A study involving ruthenium complexes from our library of compounds (with 8-hydroxyquinolone and b-dikenonate ligands) was conducted in cooperation with the group of dr. Yangzhong Liu (University of Science and Technology of China, Hefei, China). The main aim was to establish the type of interactions between zinc finger protein NCp7 and selected ruthenium compounds. Proteins from this group are also explored as possible targets in the design of novel HIV drugs. Inhibitors of NCp7 frequently provoke the release of zinc from the protein. We found that the type of interaction is strongly dependent on the type of ligand bound to the metal center.

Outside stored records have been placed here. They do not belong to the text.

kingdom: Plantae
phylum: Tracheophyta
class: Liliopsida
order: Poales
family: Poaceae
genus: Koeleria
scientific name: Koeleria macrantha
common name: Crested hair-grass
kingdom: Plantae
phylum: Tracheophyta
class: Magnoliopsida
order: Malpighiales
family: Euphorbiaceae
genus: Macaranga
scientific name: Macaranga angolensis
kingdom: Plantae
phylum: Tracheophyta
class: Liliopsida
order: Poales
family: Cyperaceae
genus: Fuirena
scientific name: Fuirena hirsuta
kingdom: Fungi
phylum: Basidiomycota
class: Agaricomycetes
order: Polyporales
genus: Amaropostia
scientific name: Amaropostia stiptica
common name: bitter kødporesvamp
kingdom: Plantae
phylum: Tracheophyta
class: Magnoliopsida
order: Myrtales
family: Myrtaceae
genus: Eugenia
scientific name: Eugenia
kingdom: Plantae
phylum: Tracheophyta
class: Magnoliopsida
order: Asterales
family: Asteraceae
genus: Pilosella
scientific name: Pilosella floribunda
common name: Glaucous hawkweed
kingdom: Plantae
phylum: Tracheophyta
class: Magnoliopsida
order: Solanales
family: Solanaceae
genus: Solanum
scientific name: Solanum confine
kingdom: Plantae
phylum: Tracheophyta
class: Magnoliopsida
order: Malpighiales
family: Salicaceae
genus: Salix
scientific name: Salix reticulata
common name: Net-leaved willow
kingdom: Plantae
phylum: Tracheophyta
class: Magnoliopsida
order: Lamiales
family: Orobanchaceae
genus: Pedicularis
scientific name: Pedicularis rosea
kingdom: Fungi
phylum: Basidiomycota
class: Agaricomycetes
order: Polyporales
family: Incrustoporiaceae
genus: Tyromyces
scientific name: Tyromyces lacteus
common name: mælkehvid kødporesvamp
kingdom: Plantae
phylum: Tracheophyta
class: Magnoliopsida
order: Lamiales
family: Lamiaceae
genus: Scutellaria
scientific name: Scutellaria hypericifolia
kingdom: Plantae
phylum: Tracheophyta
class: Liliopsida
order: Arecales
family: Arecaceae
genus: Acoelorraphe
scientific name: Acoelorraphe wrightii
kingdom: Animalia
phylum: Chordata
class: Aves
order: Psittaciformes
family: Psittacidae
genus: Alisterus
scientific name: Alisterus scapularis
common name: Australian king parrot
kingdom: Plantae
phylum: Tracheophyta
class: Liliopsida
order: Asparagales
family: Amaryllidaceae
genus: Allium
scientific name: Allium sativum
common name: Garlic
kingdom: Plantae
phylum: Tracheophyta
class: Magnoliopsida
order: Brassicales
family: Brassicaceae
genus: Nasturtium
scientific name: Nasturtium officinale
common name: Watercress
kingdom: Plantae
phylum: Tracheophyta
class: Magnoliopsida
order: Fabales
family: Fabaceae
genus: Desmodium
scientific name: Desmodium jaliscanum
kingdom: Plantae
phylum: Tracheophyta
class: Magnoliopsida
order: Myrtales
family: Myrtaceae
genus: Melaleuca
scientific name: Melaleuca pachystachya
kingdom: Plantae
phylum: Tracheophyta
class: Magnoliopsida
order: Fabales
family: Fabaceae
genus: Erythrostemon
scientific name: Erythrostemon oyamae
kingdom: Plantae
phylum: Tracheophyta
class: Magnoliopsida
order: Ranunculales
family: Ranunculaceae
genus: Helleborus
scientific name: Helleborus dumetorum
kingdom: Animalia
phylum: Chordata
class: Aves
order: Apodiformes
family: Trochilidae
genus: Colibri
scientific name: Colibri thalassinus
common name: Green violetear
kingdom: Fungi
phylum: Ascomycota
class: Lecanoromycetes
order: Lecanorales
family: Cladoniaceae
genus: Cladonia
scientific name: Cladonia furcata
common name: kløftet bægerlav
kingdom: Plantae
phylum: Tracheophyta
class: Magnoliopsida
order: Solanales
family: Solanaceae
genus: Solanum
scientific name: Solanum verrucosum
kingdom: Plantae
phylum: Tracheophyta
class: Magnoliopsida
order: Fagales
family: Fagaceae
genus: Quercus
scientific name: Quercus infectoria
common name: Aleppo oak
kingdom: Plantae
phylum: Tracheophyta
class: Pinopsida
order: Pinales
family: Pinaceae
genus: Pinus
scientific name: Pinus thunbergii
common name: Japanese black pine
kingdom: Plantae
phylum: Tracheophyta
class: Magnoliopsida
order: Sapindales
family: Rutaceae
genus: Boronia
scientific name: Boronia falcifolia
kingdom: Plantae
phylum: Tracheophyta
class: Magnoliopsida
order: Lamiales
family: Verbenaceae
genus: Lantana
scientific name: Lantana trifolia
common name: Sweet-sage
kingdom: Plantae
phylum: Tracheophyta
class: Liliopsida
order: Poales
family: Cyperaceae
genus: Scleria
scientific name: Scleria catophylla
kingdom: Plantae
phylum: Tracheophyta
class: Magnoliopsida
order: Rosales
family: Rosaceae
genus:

Results were published in Chemistry – A European Journal: Covalent versus Non‐covalent Binding of Ruthenium η6‐p‐Cymene Complexes to Zinc‐finger Protein NCp7, DOI: https://doi.org/10.1002/chem.201902434

 

Last but not least – a nice study was also conducted with colleagues from Croatia, led by dr. Srećko Kirin and dr. Anamaria Brozović (Ruđer Bošković Institute). The synthesis, characterization, and biological properties of organometallic ruthenium(II)-arene complexes with triphenylphosphine amino acid bioconjugates were thoroughly studied.

Results were published in Bioorganic chemistry:

  1. Pernar, Z. Kokan, J. Kralj, Z. Glasovac, L.-M. Tumir, I. Piantanida, D. Eljuga, I. Turel, A. Brozovic, S. I. Kirin, Organometallic ruthenium(II)-arene complexes with triphenylphosphine amino acid bioconjugates: Synthesis, characterization and biological properties, Bioorganic Chemistry, 87, 432-446 (2019).